ANGELINES: ¡Oh, Adalberto! ¿Te precipitaste por una catarata?
ADALBERTO: No, no. Me desvié hacia la orilla y golpeé la canoa de un salvaje. No sabes qué miedo pasé. Por un momento creí que iba a comerme vivo. Estaba colérico, y abrió mucho la boca, como para morderme. ¡Y tú no sabes la boca que tienen esos salvajes, Angelines! ¡Tienen la campanilla muy roja y los dientes muy blancos! Me pregunto con qué se limpiarán los dientes, si no salen de la selva en todo el día, y aquello está más sucio… Bueno, total, que al final todo se quedó en una amonestación.
ANGELINES: Qué peripecia tan atribulada, Adalberto.
ADALBERTO: Dantesca, sin duda. Por cierto, ¿cómo está tu padre?
ANGELINES: ¡Ay, Adalberto! ¡Mi padre! ¡Mi pobre padre!
ADALBERTO: ¿Le ha ocurrido algún percance al Mayor?
ANGELINES: Oh, Adalberto. ¡Mi padre ahora va en silla de ruedas!
ADALBERTO: Sí, bueno. Tú padre ha sido siempre un tanto excéntrico.
ANGELINES: ¡Qué tonto estás hoy, Adalberto! ¡Se cayó de su montura favorita y se ha quedado inválido! ¡Ay, qué desgracia!
ADALBERTO: ¿Te he contado que yo una vez pise un rastrillo y casi me parto la nariz con el mango?
ANGELINES: ¿En el África, Adalberto? ¿Pisaste un rastrillo en el África?
ADALBERTO: No, no.
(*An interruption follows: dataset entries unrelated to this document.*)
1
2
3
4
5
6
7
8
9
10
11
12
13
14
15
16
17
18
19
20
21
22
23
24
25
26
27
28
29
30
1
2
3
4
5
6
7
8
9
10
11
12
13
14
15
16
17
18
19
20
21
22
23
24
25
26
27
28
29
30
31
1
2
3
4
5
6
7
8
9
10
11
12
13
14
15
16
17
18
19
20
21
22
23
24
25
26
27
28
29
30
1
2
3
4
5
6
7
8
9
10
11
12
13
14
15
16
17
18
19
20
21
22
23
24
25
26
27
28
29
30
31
En la hacienda de mi tía Eduvigis. Qué miedo pasé. No me causó ninguna fractura, pero durante unos días se me movía el tabique nasal. Me lo tocaba así, ¿ves? Y se movía.
ANGELINES: Ay, Adalberto, para. Qué angustia me está dando.
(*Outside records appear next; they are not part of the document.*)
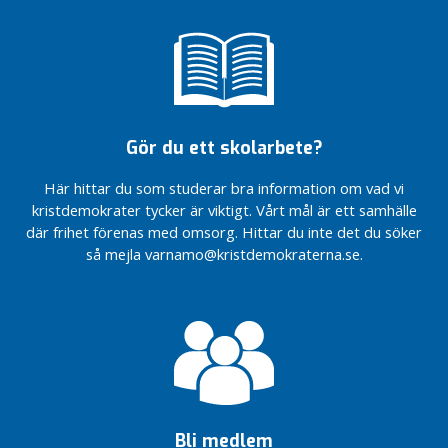
Gör du ett skolarbete?
Här hittar du som studerar bra information om vad vi
kristdemokrater tycker är viktigt. Vårt mål är ett samhälle
där frihet förenas med omsorg. Hittar du inte det du söker
så mejla varnamo@kristdemokraterna.se.
Bli medlem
CRIADA: ¡Señorita! ¡Señorita!
ANGELINES: ¡Marcela! ¡Marcela!
CRIADA: ¡Señorita! ¡La habitación de su padre está en llamas con su padre dentro!
ADALBERTO: Qué cosas tiene este hombre.
ANGELINES: ¡Adalberto, tienes que sacar a mi padre de allí! ¡Con tus callosas manos no notarás el calor si se ha quemado un poco!
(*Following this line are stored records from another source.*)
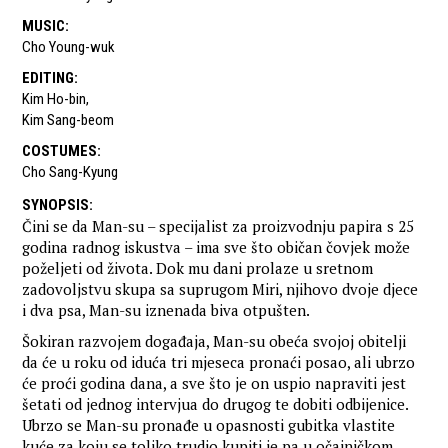
MUSIC
:
Cho Young-wuk
EDITING
:
Kim Ho-bin
,
Kim Sang-beom
COSTUMES
:
Cho Sang-Kyung
SYNOPSIS
:
Čini se da Man-su – specijalist za proizvodnju papira s 25
godina radnog iskustva – ima sve što običan čovjek može
poželjeti od života. Dok mu dani prolaze u sretnom
zadovoljstvu skupa sa suprugom Miri, njihovo dvoje djece
i dva psa, Man-su iznenada biva otpušten.
Šokiran razvojem događaja, Man-su obeća svojoj obitelji
da će u roku od iduća tri mjeseca pronaći posao, ali ubrzo
će proći godina dana, a sve što je on uspio napraviti jest
šetati od jednog intervjua do drugog te dobiti odbijenice.
Ubrzo se Man-su pronađe u opasnosti gubitka vlastite
kuće za koju se toliko trudio kupiti je pa u očajničkom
ADALBERTO: Si, bueno, mujer, pero no puedo hacerlo así, de sopetón, hala; de tener las manos a temperatura ambiente a meterlas de repente en el fuego. Tendré que aclimatarlas primero. ¡Marcela, hazme un tazón de sopa bien caliente!

(Sube la música)

LOCUTOR: Han escuchado ustedes el capítulo seiscientos cuarenta y siete del serial radiofónico ‘Todavía te amaré un rato’, original de Renata Campoamor. ‘Todavía te amaré un rato’ les ha sido ofrecido por Jabones La Tota, jabones para lavarse las manos. Ahora también Jabón La Tota Especial Cuello. La Tota, jabones para manos y cuello y poco más.